Segment Start: Reading text

Re: [PATCH 1/2] shmem: fix faulting into a hole, not taking i_mutex

All of lore.kernel.org
 help / color / mirror / Atom feed

From: Vlastimil Babka <vbabka@suse.cz>
To: Hugh Dickins <hughd@google.com>,
	Andrew Morton <akpm@linux-foundation.org>
Cc: Sasha Levin <sasha.levin@oracle.com>,
	Konstantin Khlebnikov <koct9i@gmail.com>,
	Johannes Weiner <hannes@cmpxchg.org>,
	Michel Lespinasse <walken@google.com>,
	Lukas Czerner <lczerner@redhat.com>,
	Dave Jones <davej@redhat.com>,
	linux-mm@kvack.org, linux-fsdevel@vger.kernel.org,
	linux-kernel@vger.kernel.org
Subject: Re: [PATCH 1/2] shmem: fix faulting into a hole, not taking i_mutex
Date: Tue, 15 Jul 2014 18:07:04 +0200	[thread overview]
Message-ID: <53C551A8.2040400@suse.cz> (raw)
In-Reply-To: <alpine.LSU.2.11.1407150329250.2584@eggly.anvils>

On 07/15/2014 12:31 PM, Hugh Dickins wrote:
> f00cdc6df7d7 ("shmem: fix faulting into a hole while it's punched") was
> buggy: Sasha sent a lockdep report to remind us that grabbing i_mutex in
> the fault path is a no-no (write syscall may already hold i_mutex while
> faulting user buffer).
>
> We tried a completely different approach (see following patch) but that
> proved inadequate: good enough for a rational workload, but not good
> enough against trinity - which forks off so many mappings of the object
> that contention on i_mmap_mutex while hole-puncher holds i_mutex builds
> into serious starvation when concurrent faults force the puncher to fall
> back to single-page unmap_mapping_range() searches of the i_mmap tree.
>
> So return to the original umbrella approach, but keep away from i_mutex
> this time.  We really don't want to bloat every shmem inode with a new
> mutex or completion, just to protect this unlikely case from trinity.
> So extend the original with wait_queue_head on stack at the hole-punch
> end, and wait_queue item on the stack at the fault end.

Hi, thanks a lot, I will definitely test it soon, although my reproducer 
is rather limited - it already works fine with the current kernel. 
Trinity will be more useful here. But there's something that caught my 
eye so I though I would raise the concern now.

> @@ -760,7 +760,7 @@ static int shmem_writepage(struct page *
>   			spin_lock(&inode->i_lock);
>   			shmem_falloc = inode->i_private;

Without ACCESS_ONCE, can shmem_falloc potentially become an alias on 
inode->i_private and later become re-read outside of the lock?

>   			if (shmem_falloc &&
> -			    !shmem_falloc->mode &&
> +			    !shmem_falloc->waitq &&
>   			    index >= shmem_falloc->start &&
>   			    index < shmem_falloc->next)

Segment End: Reading text
Segment Start: Dataset content

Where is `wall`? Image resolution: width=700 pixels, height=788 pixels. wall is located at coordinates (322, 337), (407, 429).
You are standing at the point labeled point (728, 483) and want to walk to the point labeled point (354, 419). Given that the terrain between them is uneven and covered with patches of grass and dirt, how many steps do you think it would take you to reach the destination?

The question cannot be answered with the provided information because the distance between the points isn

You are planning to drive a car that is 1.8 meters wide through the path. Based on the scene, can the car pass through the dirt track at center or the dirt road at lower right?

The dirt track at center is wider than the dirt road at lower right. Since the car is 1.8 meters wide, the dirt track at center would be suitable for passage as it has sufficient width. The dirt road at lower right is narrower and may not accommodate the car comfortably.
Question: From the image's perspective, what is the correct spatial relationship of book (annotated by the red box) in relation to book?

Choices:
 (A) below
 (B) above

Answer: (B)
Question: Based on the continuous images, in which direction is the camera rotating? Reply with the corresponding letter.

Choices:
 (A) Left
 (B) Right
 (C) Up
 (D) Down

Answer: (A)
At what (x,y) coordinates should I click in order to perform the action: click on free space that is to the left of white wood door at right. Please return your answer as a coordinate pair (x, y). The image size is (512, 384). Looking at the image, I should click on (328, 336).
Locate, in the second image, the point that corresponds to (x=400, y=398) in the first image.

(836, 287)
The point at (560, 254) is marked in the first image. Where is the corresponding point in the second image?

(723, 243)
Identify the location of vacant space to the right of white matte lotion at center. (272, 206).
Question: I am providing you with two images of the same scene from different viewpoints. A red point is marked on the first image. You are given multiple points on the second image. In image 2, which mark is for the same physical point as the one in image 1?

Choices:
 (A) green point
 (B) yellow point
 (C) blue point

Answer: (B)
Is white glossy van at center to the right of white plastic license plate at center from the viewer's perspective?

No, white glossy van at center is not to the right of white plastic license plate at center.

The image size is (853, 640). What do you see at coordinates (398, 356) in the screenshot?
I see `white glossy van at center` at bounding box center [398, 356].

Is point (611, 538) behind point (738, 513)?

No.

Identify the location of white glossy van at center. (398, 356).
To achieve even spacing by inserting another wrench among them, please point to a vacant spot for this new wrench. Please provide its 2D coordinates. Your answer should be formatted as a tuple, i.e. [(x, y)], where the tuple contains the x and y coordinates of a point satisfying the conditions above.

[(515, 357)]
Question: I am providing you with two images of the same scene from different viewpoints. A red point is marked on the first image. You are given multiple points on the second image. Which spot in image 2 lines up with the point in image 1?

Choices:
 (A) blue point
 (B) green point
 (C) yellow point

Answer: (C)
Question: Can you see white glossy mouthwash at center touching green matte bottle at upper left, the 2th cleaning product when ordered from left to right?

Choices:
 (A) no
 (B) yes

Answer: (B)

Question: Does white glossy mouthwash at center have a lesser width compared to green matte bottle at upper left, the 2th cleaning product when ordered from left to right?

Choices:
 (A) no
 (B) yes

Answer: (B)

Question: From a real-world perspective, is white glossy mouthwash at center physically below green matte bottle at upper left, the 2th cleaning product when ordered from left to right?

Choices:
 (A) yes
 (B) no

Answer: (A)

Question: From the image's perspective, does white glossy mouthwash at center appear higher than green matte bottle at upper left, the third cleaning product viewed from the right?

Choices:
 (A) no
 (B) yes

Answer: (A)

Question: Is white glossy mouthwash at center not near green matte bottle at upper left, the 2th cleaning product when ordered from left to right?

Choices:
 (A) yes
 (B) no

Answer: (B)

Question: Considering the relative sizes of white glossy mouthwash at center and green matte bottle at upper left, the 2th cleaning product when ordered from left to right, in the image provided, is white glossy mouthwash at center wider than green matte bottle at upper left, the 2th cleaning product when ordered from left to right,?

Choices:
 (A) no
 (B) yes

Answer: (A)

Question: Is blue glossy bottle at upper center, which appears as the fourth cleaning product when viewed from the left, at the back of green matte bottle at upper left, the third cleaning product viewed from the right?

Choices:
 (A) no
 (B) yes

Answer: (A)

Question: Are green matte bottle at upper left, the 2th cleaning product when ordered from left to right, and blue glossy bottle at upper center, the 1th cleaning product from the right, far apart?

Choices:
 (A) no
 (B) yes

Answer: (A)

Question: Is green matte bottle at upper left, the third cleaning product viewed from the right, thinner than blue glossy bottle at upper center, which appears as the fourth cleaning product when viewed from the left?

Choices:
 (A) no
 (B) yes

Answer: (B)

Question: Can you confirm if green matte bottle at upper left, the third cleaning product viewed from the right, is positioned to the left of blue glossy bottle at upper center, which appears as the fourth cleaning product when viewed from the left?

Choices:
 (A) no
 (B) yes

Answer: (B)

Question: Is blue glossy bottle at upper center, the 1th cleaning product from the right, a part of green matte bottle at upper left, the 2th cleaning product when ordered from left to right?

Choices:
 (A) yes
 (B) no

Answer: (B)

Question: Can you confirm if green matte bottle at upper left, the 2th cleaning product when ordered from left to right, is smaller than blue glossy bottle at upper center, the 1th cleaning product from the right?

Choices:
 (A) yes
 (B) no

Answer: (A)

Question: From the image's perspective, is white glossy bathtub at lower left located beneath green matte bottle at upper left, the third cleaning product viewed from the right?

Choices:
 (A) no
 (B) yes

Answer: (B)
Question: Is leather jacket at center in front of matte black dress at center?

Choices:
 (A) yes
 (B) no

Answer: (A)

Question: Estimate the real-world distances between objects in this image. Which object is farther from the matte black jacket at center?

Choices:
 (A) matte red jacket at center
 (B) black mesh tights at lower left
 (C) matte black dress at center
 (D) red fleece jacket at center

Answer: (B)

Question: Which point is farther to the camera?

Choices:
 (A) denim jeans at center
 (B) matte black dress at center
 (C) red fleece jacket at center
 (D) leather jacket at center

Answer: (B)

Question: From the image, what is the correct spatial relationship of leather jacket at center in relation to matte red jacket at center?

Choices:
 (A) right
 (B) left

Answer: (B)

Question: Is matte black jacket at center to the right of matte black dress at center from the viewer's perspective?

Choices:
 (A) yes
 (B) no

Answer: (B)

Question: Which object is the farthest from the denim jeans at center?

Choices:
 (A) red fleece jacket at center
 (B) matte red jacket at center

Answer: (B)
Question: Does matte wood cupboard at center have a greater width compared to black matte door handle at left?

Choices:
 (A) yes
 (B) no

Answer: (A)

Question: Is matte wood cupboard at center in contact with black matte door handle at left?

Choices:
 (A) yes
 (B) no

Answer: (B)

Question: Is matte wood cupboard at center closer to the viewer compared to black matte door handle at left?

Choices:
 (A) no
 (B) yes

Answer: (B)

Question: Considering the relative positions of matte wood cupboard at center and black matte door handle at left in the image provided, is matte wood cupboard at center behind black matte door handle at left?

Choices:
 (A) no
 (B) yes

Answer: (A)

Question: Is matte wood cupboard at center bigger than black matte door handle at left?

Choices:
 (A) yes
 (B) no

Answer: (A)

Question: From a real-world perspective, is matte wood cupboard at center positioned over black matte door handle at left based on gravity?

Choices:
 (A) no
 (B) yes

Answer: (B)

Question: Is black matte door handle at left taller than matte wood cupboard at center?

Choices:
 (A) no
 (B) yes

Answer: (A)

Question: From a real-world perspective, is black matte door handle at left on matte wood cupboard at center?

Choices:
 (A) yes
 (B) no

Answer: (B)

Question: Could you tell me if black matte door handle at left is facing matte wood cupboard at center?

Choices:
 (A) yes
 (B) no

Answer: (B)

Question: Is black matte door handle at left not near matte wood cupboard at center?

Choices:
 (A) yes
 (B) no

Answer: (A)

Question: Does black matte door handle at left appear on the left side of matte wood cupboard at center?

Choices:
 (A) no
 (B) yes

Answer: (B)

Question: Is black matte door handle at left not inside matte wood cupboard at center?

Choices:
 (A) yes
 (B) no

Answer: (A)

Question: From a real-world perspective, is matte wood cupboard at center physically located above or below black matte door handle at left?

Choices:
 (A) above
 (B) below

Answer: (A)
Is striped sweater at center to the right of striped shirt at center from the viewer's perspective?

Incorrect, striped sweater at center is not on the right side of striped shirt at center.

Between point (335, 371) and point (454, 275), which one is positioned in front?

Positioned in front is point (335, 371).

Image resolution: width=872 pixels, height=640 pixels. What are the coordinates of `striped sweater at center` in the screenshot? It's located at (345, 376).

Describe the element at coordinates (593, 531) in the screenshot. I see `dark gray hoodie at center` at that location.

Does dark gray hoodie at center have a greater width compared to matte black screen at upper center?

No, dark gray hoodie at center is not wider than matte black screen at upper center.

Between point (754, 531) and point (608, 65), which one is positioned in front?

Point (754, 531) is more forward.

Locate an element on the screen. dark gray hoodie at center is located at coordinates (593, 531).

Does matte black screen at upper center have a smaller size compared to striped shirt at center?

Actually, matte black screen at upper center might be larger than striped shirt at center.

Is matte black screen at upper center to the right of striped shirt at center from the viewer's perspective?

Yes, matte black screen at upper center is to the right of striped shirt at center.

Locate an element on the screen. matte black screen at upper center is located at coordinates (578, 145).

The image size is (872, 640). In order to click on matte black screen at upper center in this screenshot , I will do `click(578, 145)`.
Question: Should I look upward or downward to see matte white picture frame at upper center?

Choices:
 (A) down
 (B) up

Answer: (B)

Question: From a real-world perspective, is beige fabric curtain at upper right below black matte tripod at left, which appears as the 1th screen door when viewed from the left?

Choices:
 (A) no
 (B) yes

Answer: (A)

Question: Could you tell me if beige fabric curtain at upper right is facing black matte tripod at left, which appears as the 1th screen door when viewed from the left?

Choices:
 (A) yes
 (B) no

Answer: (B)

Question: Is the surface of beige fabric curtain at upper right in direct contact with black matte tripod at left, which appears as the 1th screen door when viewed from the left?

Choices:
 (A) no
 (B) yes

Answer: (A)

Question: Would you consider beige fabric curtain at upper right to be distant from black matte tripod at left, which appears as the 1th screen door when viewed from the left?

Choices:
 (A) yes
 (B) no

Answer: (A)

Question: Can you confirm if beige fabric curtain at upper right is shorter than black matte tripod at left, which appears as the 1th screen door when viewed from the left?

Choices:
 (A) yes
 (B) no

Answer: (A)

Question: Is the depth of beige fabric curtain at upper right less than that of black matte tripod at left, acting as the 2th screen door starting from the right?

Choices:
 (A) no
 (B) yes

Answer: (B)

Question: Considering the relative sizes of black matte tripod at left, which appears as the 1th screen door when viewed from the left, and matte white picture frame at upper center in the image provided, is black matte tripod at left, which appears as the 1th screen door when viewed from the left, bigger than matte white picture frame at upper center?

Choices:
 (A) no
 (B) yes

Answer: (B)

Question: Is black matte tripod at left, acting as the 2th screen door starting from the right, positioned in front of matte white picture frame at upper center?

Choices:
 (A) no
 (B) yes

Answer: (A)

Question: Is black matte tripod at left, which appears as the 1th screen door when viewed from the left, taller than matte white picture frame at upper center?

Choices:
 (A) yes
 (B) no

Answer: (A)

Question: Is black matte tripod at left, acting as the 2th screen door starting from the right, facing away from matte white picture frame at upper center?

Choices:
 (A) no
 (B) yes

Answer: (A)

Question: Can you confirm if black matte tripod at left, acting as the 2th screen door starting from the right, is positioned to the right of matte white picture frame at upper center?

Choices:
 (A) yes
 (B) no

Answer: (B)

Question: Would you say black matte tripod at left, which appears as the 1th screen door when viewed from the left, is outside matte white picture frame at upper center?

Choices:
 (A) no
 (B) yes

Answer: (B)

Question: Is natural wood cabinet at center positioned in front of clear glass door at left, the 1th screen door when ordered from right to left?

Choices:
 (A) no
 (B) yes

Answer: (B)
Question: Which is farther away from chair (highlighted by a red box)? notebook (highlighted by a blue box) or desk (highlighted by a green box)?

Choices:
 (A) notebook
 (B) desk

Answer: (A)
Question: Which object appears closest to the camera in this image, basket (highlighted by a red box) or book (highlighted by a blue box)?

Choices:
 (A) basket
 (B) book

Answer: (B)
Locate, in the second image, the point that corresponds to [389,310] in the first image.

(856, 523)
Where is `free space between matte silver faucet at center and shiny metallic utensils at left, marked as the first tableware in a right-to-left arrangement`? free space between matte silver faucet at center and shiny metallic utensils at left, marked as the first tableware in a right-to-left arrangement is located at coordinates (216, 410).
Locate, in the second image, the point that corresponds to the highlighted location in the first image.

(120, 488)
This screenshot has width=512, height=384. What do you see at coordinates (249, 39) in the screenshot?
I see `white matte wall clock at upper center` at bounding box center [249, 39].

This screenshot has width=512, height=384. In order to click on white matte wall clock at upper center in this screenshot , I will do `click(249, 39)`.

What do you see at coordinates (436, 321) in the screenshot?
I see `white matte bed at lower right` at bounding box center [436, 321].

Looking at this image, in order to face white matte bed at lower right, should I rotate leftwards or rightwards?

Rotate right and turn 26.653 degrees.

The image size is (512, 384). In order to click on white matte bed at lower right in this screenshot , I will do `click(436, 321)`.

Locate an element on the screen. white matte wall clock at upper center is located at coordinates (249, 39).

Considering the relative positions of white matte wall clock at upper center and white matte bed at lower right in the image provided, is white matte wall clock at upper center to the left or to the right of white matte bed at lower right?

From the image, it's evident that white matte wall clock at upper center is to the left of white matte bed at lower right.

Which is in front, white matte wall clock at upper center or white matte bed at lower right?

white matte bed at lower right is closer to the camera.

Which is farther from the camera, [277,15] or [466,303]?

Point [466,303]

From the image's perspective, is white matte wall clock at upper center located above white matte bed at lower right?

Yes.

Segment End: Dataset content

Tasks for this exercise -
**A.** According to the mailing-list message, what did Sasha send?
**B.** Return the passage of the mailing-list message starting at "From: Vlastimil Babka" and ending at "Message-ID: <53C551A8.2040400@suse.cz> (raw)".

Responses to the tasks -
**A.** A lockdep report.

**B.**
From: Vlastimil Babka <vbabka@suse.cz>
To: Hugh Dickins <hughd@google.com>,
	Andrew Morton <akpm@linux-foundation.org>
Cc: Sasha Levin <sasha.levin@oracle.com>,
	Konstantin Khlebnikov <koct9i@gmail.com>,
	Johannes Weiner <hannes@cmpxchg.org>,
	Michel Lespinasse <walken@google.com>,
	Lukas Czerner <lczerner@redhat.com>,
	Dave Jones <davej@redhat.com>,
	linux-mm@kvack.org, linux-fsdevel@vger.kernel.org,
	linux-kernel@vger.kernel.org
Subject: Re: [PATCH 1/2] shmem: fix faulting into a hole, not taking i_mutex
Date: Tue, 15 Jul 2014 18:07:04 +0200	[thread overview]
Message-ID: <53C551A8.2040400@suse.cz> (raw)